##### Provided information
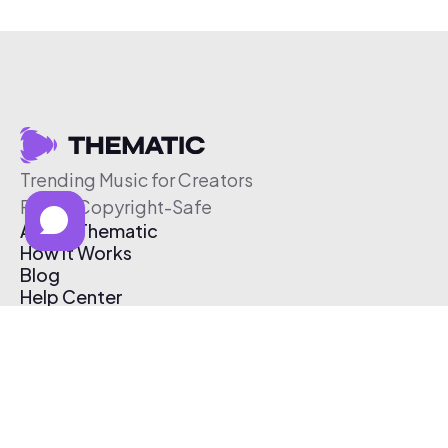
Trending Music for Creators
Free & Copyright-Safe
About Thematic
How It Works
Blog
Help Center
Affiliate Program
Pricing
Thematic App
Creator Toolkit
Contact Us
##########
Can you format the text lines from the rows above as a Markdown table with the columns "No." and "Line", numbering each line and skipping any blank ones? Leave the pictures out.

| No. | Line |
|---|---|
| 1 | Trending Music for Creators |
| 2 | Free & Copyright-Safe |
| 3 | About Thematic |
| 4 | How It Works |
| 5 | Blog |
| 6 | Help Center |
| 7 | Affiliate Program |
| 8 | Pricing |
| 9 | Thematic App |
| 10 | Creator Toolkit |
| 11 | Contact Us |